New breakthrough gives hope to cancer sufferers
By Rachel Carbonell, ABC
Updated July 10, 2012, 1:59 pm
Researchers are trialling a breakthrough treatment aimed at killing cancerous blood cells while leaving healthy cells largely unharmed.
Professor Grant McArthur at the Peter MacCallum Cancer Centre in Melbourne says the new trial will focus on blood cancers which have not responded to other treatments.
“The trial will be open for both lymphomas and leukaemias that have not responded optimally to other treatments,” Professor McArthur said.
“Our initial studies have focused on cancers that are hard to treat, because it’s a real unmet need there and patients with those cancers desperately need new treatments, which is why we’re focused initially on that area.”
Professor McArthur says the treatment is unique because it is able to target cancerous cells and have minimal effect on healthy ones.

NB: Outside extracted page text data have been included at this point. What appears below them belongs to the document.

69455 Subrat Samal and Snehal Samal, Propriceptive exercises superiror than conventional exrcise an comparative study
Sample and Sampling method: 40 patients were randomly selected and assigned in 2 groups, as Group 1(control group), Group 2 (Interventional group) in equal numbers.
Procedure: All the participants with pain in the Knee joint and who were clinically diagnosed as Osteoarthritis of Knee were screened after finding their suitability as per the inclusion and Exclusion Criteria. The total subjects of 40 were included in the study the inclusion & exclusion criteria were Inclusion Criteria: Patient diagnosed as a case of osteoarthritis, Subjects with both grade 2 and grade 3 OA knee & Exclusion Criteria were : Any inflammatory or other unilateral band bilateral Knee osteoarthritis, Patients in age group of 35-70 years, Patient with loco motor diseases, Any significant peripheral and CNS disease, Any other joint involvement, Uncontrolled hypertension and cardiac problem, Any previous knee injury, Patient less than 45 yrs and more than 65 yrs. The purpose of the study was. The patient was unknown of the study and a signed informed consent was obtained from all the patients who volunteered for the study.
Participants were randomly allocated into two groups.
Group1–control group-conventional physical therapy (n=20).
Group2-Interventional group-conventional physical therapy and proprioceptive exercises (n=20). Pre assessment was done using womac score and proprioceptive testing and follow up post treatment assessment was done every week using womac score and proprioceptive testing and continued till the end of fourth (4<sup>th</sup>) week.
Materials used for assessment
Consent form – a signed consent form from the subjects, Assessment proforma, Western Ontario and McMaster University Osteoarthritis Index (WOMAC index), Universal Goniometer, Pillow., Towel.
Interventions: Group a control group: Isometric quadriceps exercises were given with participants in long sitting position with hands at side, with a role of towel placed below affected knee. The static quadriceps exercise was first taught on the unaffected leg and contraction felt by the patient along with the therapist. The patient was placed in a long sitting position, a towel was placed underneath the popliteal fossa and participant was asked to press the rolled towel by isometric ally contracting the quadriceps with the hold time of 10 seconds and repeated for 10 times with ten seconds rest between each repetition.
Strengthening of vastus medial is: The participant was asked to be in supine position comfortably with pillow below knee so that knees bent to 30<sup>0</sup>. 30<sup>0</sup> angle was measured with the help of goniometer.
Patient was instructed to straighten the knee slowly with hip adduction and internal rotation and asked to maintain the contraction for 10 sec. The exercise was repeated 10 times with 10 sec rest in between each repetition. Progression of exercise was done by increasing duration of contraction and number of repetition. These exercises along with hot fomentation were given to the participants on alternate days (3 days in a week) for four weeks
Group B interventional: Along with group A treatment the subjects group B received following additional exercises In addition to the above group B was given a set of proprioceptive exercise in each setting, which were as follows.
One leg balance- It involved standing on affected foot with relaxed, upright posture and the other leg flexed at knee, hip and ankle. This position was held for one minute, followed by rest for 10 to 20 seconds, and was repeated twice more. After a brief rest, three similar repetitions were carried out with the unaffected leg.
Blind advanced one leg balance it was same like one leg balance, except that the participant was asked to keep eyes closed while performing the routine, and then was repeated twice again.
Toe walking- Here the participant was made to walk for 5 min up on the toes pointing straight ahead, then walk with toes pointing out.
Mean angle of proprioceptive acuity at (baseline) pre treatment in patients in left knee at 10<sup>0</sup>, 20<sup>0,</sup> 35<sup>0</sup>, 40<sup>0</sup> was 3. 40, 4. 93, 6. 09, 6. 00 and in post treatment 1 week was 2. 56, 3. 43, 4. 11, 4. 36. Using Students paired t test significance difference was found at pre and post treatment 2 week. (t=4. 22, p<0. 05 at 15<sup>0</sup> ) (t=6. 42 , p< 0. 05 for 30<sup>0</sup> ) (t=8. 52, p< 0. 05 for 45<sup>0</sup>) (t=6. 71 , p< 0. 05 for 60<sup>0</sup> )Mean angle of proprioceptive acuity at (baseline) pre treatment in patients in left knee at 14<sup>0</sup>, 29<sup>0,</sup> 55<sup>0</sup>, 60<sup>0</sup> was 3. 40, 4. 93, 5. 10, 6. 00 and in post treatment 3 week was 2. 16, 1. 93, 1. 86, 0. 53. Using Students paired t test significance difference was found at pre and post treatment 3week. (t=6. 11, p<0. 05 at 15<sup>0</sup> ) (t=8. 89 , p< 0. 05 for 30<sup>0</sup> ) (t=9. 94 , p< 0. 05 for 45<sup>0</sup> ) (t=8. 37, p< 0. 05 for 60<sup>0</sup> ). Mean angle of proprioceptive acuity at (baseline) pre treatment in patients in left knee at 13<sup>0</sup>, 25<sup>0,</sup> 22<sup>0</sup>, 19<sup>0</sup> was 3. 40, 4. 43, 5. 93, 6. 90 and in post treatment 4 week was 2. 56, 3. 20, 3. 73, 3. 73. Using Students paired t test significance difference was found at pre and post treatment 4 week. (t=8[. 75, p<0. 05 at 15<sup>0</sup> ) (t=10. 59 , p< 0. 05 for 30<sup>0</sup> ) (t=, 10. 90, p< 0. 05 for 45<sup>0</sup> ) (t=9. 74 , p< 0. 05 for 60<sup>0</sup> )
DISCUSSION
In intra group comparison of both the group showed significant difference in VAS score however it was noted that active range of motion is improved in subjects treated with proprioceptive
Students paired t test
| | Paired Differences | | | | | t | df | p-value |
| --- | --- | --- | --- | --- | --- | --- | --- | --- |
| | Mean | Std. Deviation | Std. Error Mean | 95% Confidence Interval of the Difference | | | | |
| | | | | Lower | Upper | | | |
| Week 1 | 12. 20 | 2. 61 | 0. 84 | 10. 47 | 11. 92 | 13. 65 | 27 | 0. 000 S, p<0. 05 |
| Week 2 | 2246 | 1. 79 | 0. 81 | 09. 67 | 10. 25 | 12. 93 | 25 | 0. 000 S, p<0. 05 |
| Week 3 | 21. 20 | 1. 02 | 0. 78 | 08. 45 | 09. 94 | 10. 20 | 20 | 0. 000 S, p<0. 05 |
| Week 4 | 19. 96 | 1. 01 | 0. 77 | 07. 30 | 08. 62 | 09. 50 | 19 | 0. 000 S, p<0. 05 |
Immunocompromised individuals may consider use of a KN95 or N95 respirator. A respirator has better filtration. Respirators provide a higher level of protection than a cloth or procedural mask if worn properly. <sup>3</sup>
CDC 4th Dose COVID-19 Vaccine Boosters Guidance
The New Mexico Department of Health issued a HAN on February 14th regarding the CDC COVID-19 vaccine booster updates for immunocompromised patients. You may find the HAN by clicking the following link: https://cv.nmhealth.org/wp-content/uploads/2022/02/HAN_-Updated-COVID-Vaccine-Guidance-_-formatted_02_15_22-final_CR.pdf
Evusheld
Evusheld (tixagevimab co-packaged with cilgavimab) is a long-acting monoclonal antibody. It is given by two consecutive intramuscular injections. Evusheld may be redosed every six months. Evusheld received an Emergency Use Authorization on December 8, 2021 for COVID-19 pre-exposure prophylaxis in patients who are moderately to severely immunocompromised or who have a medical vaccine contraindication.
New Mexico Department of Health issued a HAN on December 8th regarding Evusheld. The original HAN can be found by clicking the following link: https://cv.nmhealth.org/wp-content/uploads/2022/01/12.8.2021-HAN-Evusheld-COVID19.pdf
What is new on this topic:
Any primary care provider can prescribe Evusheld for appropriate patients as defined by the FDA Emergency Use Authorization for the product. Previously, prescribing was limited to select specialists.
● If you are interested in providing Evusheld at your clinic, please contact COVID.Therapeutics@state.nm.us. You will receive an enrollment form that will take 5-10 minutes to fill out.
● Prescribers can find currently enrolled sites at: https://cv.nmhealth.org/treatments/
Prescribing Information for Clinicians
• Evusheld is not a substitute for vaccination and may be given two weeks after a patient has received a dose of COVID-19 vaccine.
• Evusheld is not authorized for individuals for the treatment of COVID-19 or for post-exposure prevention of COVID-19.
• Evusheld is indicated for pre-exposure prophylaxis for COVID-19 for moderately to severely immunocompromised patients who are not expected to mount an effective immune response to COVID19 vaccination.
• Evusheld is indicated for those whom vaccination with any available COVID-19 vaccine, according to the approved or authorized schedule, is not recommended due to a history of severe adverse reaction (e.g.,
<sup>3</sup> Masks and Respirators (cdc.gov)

“All cells in our body need to make proteins to be able to grow and there’s a protein factory in our cells called the ribosomes, and we have discovered unexpectedly that cancer cells have a real Achilles heel in their ribosomes,” he said.
“You can actually turn off protein synthesis and selectively treat the cancer cells without killing the normal cells.”
Professor McArthur also says there is potential to expand the treatment to other types of cancers.
“(This is) a new approach to treating cancer,” he said.
“It’s not damaging DNA, it’s not turning off enzymes that are called protein kinases that are now very commonly targets in cancer cells; it’s an entirely new process to target for drug treatment in cancer.”
Cancer sufferer Simone Le Calvez says the development could help patients burdened by the side-effects of traditional cancer treatments.
“For me, I think the hardest part has been undergoing stem cell transplant and all the side effects associated with that,” Ms Le Calvez said.
“Because really they are wiping out your body and sort of basically rebooting you to try and wipe away the disease, any memory of the disease.”
Ms Le Calvez was diagnosed with non-Hodgkins lymphoma in 2009 and underwent a stem cell transplant after six rounds of chemotherapy failed to treat her symptoms.
“I was so excited when I heard about the breakthrough,” she said.
“The notion that healthy cells will not be impacted by treatment is just so exciting and I can only imagine how other patients would feel who have undergone chemo.
“You could actually get treatment, you could actually have your disease cured or at least partially put into remission and not have the awful side-effects such as hair loss or vomiting or nausea.”